◆ Data provided

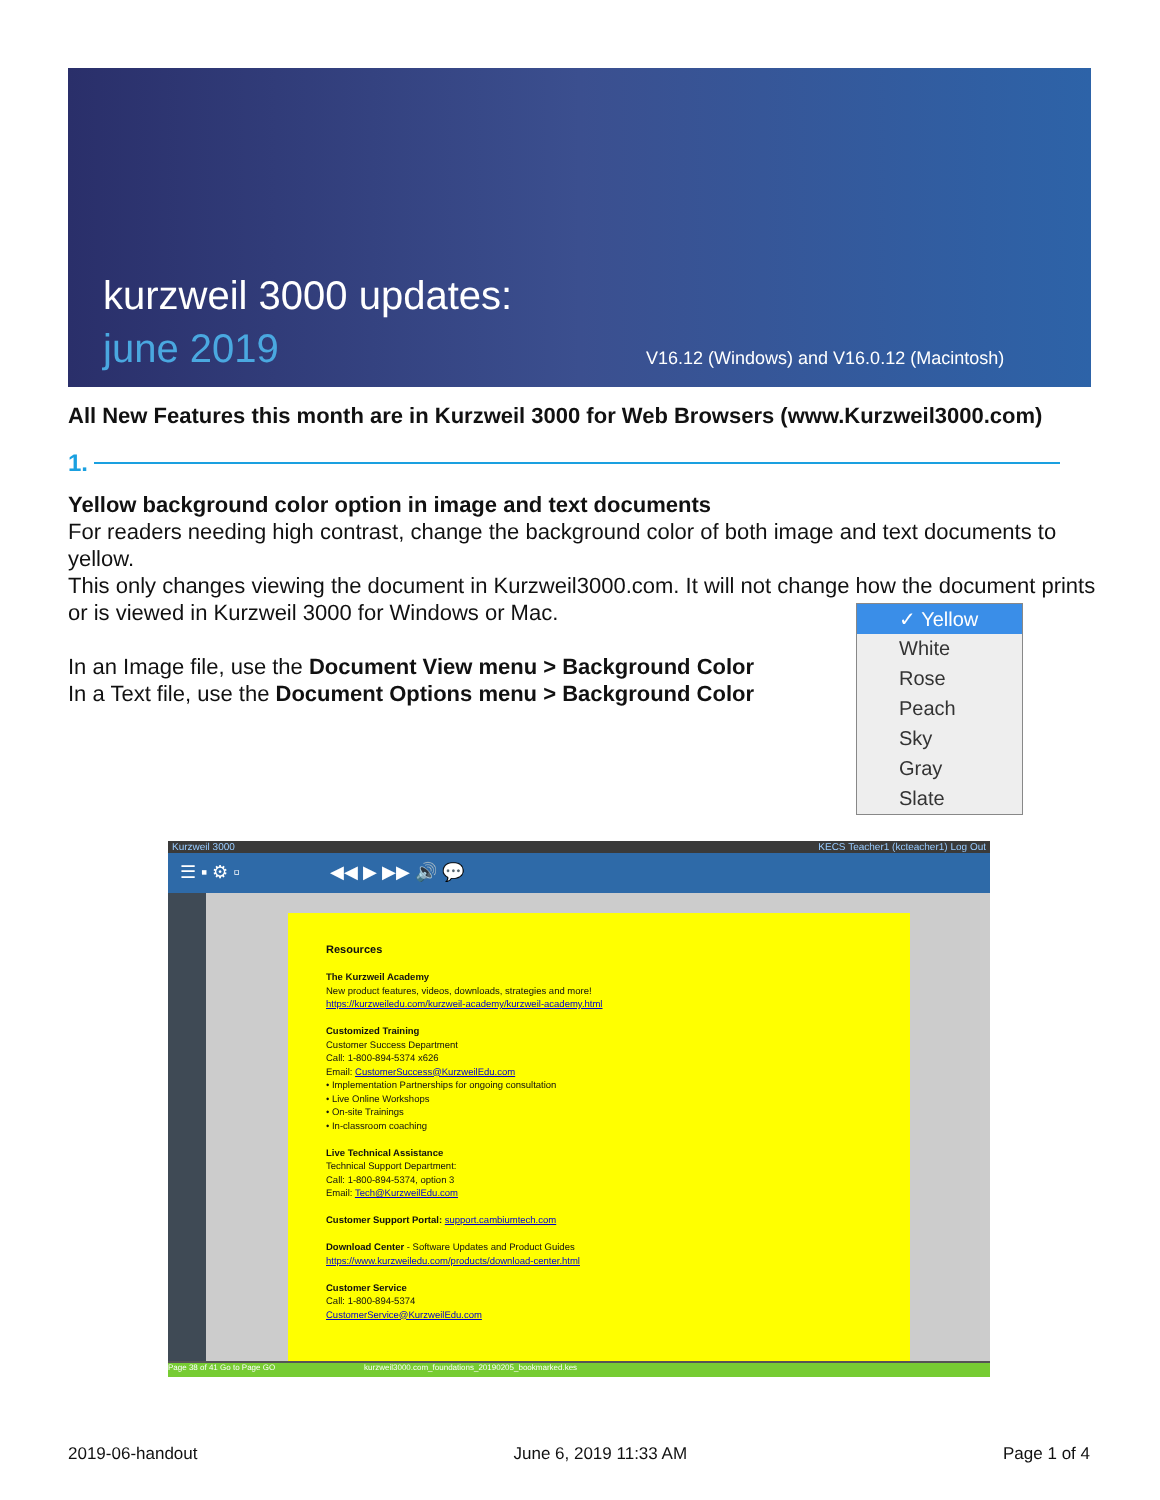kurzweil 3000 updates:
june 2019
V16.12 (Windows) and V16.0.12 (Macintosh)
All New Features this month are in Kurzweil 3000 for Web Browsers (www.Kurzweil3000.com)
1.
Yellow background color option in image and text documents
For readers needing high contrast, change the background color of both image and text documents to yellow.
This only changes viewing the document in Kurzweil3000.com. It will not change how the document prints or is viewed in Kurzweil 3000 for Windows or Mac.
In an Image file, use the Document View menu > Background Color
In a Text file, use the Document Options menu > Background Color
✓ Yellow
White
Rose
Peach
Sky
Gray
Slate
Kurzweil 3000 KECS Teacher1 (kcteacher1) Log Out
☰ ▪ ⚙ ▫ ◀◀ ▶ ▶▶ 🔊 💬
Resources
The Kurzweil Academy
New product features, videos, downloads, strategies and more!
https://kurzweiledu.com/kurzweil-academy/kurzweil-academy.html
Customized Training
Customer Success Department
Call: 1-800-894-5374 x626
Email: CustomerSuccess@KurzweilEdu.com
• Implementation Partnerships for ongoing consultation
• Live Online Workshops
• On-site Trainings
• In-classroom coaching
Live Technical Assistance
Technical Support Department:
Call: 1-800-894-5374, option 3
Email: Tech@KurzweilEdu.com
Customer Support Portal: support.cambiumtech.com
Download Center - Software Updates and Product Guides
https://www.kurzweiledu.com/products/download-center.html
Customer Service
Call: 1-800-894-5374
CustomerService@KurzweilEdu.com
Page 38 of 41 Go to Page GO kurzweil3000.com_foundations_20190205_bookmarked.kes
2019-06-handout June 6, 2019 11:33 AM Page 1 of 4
--
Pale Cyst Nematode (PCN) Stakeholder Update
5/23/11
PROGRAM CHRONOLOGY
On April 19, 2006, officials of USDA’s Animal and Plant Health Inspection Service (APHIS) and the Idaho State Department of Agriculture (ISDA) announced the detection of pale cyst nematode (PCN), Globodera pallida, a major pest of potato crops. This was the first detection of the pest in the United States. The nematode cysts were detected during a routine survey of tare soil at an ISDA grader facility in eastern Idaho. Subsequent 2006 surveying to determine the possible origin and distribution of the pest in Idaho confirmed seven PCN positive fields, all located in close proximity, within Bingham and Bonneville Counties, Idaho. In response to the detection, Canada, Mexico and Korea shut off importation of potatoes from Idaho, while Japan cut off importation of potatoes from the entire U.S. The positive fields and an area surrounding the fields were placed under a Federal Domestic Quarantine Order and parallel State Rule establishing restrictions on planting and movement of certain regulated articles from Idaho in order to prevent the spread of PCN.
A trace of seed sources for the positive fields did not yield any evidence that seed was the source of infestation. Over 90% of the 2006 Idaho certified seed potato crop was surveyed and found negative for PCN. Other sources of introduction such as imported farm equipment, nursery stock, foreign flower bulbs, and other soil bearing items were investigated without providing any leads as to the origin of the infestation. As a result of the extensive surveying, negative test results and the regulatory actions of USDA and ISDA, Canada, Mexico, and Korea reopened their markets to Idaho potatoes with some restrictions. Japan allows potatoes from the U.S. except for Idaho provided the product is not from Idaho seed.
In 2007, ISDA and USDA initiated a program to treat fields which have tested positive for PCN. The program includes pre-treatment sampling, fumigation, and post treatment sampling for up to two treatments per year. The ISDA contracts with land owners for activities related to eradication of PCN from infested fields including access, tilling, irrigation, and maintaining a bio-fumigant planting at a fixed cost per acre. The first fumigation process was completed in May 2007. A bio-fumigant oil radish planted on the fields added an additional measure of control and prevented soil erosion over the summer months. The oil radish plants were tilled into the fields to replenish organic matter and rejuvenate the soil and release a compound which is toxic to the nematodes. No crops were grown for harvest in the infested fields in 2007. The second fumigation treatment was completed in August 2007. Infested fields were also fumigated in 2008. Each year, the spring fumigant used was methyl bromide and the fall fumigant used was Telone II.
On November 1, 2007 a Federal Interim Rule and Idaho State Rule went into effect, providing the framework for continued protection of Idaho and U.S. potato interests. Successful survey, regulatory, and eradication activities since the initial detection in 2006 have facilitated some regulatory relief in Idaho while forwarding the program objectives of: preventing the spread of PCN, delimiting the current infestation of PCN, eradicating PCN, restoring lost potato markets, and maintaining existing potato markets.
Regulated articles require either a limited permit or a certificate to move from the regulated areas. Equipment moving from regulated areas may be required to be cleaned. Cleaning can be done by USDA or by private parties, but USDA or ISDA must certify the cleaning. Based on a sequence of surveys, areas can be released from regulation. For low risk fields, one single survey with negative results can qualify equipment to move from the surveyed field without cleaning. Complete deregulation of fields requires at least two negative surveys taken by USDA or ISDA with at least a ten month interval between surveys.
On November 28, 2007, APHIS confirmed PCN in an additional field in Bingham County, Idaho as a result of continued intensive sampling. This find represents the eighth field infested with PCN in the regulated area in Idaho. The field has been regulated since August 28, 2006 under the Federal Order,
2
--
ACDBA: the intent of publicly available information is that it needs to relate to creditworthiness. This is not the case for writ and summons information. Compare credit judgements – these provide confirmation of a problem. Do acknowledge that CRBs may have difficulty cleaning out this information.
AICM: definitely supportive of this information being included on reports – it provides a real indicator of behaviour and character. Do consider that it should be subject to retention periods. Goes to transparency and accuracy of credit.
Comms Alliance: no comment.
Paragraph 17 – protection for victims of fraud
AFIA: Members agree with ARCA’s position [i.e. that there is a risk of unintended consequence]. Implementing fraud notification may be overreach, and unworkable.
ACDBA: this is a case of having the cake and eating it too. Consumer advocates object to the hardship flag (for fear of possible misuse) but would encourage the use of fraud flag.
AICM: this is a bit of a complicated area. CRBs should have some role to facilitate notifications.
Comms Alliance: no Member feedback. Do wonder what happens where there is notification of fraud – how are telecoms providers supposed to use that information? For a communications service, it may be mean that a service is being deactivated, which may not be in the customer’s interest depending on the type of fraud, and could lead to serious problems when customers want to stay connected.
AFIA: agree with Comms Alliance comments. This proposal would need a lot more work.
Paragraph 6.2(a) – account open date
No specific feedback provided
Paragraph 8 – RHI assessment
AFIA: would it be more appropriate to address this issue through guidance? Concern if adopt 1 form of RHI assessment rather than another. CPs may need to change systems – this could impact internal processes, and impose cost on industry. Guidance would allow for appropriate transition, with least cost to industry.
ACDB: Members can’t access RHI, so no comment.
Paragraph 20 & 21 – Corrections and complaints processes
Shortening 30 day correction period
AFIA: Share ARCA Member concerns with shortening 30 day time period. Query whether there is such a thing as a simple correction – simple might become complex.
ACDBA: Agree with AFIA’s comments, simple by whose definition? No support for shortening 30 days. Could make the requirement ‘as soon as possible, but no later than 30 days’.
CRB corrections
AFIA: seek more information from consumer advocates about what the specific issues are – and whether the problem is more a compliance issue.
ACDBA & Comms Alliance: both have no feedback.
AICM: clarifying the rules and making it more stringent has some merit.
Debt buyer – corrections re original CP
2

◆ Description of the task
Write down again, exactly as given, only the lines above that fall from the line with "Paragraph 6.2(a) – account open date" to the line with "ACDB: Members can’t", inclusive.

◆ Output
Paragraph 6.2(a) – account open date
No specific feedback provided
Paragraph 8 – RHI assessment
AFIA: would it be more appropriate to address this issue through guidance? Concern if adopt 1 form of RHI assessment rather than another. CPs may need to change systems – this could impact internal processes, and impose cost on industry. Guidance would allow for appropriate transition, with least cost to industry.
ACDB: Members can’t access RHI, so no comment.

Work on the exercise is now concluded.